WHAT YOU SHOULD DO:
In the items below, copy out word for word the stretch from the line containing "scientific name: Helicteres brevispira" through the line containing "collector number: 20".

RECORDS SUPPLIED:

····················

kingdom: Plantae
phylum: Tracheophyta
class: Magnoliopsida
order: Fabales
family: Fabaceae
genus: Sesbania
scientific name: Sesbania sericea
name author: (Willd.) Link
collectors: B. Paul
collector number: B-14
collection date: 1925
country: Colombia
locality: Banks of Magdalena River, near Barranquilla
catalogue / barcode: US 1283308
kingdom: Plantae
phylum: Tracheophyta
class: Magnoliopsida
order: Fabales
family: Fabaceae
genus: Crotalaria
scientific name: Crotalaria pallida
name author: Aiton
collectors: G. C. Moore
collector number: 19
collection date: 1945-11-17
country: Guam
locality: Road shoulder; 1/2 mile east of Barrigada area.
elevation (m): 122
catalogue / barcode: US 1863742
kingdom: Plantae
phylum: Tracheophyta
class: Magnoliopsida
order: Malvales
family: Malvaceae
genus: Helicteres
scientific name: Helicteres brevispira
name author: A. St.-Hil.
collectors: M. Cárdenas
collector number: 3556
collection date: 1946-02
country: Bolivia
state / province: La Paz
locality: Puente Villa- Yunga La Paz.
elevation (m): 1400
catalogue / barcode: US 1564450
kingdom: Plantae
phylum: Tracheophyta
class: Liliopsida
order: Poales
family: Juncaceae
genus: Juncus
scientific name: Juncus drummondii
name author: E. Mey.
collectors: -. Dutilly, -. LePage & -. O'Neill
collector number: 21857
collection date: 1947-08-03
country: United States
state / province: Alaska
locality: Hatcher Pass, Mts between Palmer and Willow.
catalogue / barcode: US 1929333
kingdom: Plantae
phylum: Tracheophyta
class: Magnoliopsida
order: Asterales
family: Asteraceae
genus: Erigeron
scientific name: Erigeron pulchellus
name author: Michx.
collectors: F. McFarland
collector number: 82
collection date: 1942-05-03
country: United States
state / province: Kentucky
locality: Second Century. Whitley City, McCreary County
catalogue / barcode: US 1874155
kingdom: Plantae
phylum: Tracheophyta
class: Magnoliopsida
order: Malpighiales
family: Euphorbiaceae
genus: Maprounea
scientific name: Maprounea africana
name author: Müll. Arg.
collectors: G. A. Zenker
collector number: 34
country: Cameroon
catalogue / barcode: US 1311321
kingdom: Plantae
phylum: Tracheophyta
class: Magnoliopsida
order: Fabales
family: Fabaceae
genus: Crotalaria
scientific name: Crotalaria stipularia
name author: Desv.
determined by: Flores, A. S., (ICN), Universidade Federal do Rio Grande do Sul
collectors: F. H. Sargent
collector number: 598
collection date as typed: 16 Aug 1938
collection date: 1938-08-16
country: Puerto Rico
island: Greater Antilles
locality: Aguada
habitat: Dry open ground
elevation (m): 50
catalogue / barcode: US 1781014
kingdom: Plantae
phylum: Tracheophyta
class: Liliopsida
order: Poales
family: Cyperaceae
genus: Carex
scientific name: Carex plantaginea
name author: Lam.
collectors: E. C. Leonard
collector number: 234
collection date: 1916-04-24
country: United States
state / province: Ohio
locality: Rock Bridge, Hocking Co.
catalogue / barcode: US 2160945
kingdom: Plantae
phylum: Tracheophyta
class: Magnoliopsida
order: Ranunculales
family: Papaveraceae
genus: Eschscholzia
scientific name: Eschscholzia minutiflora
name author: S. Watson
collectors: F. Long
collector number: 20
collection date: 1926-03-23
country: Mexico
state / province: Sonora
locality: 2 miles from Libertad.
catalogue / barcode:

····················

EXERCISE RESPONSE:
scientific name: Helicteres brevispira
name author: A. St.-Hil.
collectors: M. Cárdenas
collector number: 3556
collection date: 1946-02
country: Bolivia
state / province: La Paz
locality: Puente Villa- Yunga La Paz.
elevation (m): 1400
catalogue / barcode: US 1564450
kingdom: Plantae
phylum: Tracheophyta
class: Liliopsida
order: Poales
family: Juncaceae
genus: Juncus
scientific name: Juncus drummondii
name author: E. Mey.
collectors: -. Dutilly, -. LePage & -. O'Neill
collector number: 21857
collection date: 1947-08-03
country: United States
state / province: Alaska
locality: Hatcher Pass, Mts between Palmer and Willow.
catalogue / barcode: US 1929333
kingdom: Plantae
phylum: Tracheophyta
class: Magnoliopsida
order: Asterales
family: Asteraceae
genus: Erigeron
scientific name: Erigeron pulchellus
name author: Michx.
collectors: F. McFarland
collector number: 82
collection date: 1942-05-03
country: United States
state / province: Kentucky
locality: Second Century. Whitley City, McCreary County
catalogue / barcode: US 1874155
kingdom: Plantae
phylum: Tracheophyta
class: Magnoliopsida
order: Malpighiales
family: Euphorbiaceae
genus: Maprounea
scientific name: Maprounea africana
name author: Müll. Arg.
collectors: G. A. Zenker
collector number: 34
country: Cameroon
catalogue / barcode: US 1311321
kingdom: Plantae
phylum: Tracheophyta
class: Magnoliopsida
order: Fabales
family: Fabaceae
genus: Crotalaria
scientific name: Crotalaria stipularia
name author: Desv.
determined by: Flores, A. S., (ICN), Universidade Federal do Rio Grande do Sul
collectors: F. H. Sargent
collector number: 598
collection date as typed: 16 Aug 1938
collection date: 1938-08-16
country: Puerto Rico
island: Greater Antilles
locality: Aguada
habitat: Dry open ground
elevation (m): 50
catalogue / barcode: US 1781014
kingdom: Plantae
phylum: Tracheophyta
class: Liliopsida
order: Poales
family: Cyperaceae
genus: Carex
scientific name: Carex plantaginea
name author: Lam.
collectors: E. C. Leonard
collector number: 234
collection date: 1916-04-24
country: United States
state / province: Ohio
locality: Rock Bridge, Hocking Co.
catalogue / barcode: US 2160945
kingdom: Plantae
phylum: Tracheophyta
class: Magnoliopsida
order: Ranunculales
family: Papaveraceae
genus: Eschscholzia
scientific name: Eschscholzia minutiflora
name author: S. Watson
collectors: F. Long
collector number: 20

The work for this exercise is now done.